=== DATA PROVIDED ===
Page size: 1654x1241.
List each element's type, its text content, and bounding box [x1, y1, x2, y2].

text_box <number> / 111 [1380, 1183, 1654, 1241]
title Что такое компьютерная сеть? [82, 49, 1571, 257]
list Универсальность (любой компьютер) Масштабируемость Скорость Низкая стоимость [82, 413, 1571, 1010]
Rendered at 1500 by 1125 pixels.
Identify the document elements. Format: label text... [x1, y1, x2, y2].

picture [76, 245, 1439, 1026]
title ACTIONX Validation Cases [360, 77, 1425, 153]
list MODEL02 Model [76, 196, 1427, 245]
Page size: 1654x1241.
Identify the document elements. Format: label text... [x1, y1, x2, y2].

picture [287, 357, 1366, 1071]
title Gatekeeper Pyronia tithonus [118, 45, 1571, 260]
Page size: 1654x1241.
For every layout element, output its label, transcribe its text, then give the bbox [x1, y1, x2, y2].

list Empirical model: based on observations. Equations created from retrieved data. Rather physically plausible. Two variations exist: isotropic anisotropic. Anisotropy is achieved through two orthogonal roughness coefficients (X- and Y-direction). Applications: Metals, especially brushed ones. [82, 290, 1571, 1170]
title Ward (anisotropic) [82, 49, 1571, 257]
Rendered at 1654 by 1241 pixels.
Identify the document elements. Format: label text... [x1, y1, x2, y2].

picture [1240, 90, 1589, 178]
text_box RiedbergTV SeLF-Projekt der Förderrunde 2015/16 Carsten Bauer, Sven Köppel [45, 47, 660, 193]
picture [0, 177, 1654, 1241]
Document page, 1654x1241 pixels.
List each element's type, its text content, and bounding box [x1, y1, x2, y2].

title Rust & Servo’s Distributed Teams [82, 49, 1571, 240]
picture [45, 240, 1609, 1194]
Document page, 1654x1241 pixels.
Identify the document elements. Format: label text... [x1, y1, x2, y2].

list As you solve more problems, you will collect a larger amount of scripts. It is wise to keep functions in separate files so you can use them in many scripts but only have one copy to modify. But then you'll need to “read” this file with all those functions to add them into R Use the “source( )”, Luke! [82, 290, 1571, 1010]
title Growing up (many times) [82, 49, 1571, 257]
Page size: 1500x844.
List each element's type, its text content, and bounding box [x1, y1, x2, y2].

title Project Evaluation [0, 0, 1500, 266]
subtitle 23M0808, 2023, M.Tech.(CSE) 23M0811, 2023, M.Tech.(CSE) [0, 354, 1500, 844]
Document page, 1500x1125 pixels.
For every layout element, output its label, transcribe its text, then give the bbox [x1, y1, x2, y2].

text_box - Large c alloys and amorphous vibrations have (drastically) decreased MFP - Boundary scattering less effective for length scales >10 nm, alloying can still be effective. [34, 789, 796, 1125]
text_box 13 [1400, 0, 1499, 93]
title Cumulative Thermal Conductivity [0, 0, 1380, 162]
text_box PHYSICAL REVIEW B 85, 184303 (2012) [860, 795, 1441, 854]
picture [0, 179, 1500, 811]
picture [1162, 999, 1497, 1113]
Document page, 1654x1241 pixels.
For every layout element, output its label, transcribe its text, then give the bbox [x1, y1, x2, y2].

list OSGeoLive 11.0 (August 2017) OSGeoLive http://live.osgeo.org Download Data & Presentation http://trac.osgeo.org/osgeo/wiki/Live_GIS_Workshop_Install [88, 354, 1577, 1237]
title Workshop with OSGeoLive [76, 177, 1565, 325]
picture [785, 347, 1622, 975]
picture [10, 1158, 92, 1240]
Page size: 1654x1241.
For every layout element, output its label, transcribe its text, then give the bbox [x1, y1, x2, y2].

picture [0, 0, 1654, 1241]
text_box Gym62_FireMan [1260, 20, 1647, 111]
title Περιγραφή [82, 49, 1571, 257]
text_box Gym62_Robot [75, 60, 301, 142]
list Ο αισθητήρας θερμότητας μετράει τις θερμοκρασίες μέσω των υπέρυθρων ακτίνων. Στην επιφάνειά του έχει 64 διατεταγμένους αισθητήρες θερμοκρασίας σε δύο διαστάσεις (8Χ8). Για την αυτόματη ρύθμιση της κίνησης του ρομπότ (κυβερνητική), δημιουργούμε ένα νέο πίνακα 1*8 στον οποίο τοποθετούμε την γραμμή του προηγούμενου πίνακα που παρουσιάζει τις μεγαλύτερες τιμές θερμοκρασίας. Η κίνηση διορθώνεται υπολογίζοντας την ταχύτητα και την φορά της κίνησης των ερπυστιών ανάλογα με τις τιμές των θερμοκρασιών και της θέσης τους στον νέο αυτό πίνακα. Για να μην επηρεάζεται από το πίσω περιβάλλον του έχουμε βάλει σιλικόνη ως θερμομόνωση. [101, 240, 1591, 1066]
===
◆ **TASK REQUIREMENTS**
Copy the records word for word from the very start through the line that contains "title Gatekeeper Pyronia", including that line.

◆ **EXPECTED ANSWER**
Page size: 1654x1241.
List each element's type, its text content, and bounding box [x1, y1, x2, y2].

text_box <number> / 111 [1380, 1183, 1654, 1241]
title Что такое компьютерная сеть? [82, 49, 1571, 257]
list Универсальность (любой компьютер) Масштабируемость Скорость Низкая стоимость [82, 413, 1571, 1010]
Rendered at 1500 by 1125 pixels.
Identify the document elements. Format: label text... [x1, y1, x2, y2].

picture [76, 245, 1439, 1026]
title ACTIONX Validation Cases [360, 77, 1425, 153]
list MODEL02 Model [76, 196, 1427, 245]
Page size: 1654x1241.
Identify the document elements. Format: label text... [x1, y1, x2, y2].

picture [287, 357, 1366, 1071]
title Gatekeeper Pyronia tithonus [118, 45, 1571, 260]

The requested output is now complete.